Storing a struct with CRC validation:

#include "ungula/core/util/crc32.h"

struct Settings {
    uint16_t speed;
    uint16_t temp;
    uint32_t crc;
};

void saveSettings(const Settings& s) {
    Settings copy = s;
    copy.crc = ungula::core::util::crc32(reinterpret_cast<const uint8_t*>(&copy), offsetof(Settings, crc));

    prefs.begin("settings");
    prefs.putBytes("data", reinterpret_cast<const uint8_t*>(&copy), sizeof(copy));
    prefs.end();
}

bool loadSettings(Settings& out) {
    prefs.begin("settings");
    size_t n = prefs.getBytes("data", reinterpret_cast<uint8_t*>(&out), sizeof(out));
    prefs.end();

    if (n != sizeof(out)) return false;
    uint32_t expected = ungula::core::util::crc32(reinterpret_cast<const uint8_t*>(&out), offsetof(Settings, crc));
    return out.crc == expected;
}

Program Store (Recipe Manager)

ProgramStore<ProgramT, MaxSlots> is a generic NVS-backed recipe/program manager. It stores up to N slots of any POD struct, with CRC integrity checks, active/last-used index tracking, and auto-creation of a default program on first boot.

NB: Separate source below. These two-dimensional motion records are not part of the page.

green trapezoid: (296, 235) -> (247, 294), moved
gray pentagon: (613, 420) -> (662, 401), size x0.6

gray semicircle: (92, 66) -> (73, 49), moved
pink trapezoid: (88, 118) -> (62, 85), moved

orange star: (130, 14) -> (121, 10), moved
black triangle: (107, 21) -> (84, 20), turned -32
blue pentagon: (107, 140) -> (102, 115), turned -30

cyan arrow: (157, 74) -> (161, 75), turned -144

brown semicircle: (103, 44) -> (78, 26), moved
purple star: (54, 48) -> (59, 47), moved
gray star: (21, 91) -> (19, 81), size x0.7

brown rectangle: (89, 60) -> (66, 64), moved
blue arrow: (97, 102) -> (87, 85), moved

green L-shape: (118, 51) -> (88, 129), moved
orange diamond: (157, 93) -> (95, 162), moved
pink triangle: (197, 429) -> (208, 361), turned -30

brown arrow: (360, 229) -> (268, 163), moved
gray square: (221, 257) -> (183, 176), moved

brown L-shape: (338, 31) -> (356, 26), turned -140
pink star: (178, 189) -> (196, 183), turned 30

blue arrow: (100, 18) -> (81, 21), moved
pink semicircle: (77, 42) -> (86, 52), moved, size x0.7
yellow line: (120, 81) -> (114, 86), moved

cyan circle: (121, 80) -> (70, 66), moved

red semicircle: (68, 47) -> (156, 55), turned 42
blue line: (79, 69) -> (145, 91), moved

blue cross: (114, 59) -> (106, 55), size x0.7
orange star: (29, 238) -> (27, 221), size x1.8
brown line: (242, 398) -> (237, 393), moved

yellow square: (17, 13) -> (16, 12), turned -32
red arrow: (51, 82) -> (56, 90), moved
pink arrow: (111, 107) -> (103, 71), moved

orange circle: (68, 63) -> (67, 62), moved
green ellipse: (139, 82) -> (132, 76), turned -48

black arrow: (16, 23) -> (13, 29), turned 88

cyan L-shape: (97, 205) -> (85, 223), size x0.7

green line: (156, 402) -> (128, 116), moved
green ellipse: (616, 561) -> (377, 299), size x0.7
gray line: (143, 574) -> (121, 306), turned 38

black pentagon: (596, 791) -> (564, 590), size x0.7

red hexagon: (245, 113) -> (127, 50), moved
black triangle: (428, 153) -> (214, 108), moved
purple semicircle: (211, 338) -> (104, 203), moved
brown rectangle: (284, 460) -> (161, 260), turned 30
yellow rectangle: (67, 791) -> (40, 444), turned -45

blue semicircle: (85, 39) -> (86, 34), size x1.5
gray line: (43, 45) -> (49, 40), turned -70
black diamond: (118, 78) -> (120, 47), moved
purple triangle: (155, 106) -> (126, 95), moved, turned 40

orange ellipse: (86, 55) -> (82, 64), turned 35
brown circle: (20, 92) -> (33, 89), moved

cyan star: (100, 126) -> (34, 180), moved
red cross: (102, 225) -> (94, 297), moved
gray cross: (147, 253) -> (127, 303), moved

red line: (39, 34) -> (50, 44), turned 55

Path: ungula/core/preferences/tools/programs/program_store.h.

Your project defines the struct, the store handles persistence:

#include <ungula/core/preferences/preferences.h>
#include <ungula/core/preferences/tools/programs/program_store.h>
#include <emblogx/logger.h>

// Project-specific recipe struct — any fields you need
struct MyRecipe {
    char name[32];
    int speed;
    int temperature;
    bool valid;  // required by ProgramStore

    static MyRecipe createDefault(const char* programName) {
        MyRecipe rec{};
        strncpy(rec.name, programName, sizeof(rec.name) - 1);
        rec.speed = 100;
        rec.temperature = 350;
        rec.valid = true;
        return rec;
    }
};

// 8 recipe slots, persisted in NVS namespace "programs"
ungula::core::preferences::programs::ProgramStore<MyRecipe, 8> store(prefs);

void setup() {
    store.init("DEFAULT", MyRecipe::createDefault);
    // Slot 0 now has a "DEFAULT" recipe if NVS was empty

    const auto& active = store.getProgram(store.getActiveIndex());
    log_info("Active: %s, speed=%d", active.name, active.speed);
}

void saveRecipe(int slot, const MyRecipe& recipe) {
    store.saveProgram(slot, recipe);  // persisted with CRC
}

void switchRecipe(int slot) {
    store.setActiveIndex(slot);  // persisted
}

Each slot is stored as [struct bytes][CRC32]. On load, CRC is verified — corrupted slots are silently skipped. The store guarantees at least one valid program exists at all times (won't delete the last one).

Testing

cd lib/tests
./1_build.sh
./2_run.sh

Suite	What it covers
CRC32	Known values, empty input, single byte
Queue	Push/pop, overflow, underflow, clear
StringUtils	Trim, case, split, escape
Types	Temperature conversion, math clamp/lerp

Acknowledgements

Thanks to Claude and ChatGPT for helping on generating this documentation.

License

MIT License — see LICENSE file.

---

Arduino CLI symlink note (rarely relevant)

This library ships a flat forwarder header at src/ungula_core.h that just #includes ungula/core.h. library.properties includes= points at the forwarder.

It only exists to work around an Arduino CLI quirk: when the library is consumed through a symlink, the CLI sometimes fails to discover headers nested under src/ungula/. The flat forwarder fixes that scan.

Host code keeps including the real header:

#include <ungula/core.h>

PlatformIO, ESP-IDF component builds, and plain CMake setups can ignore the forwarder.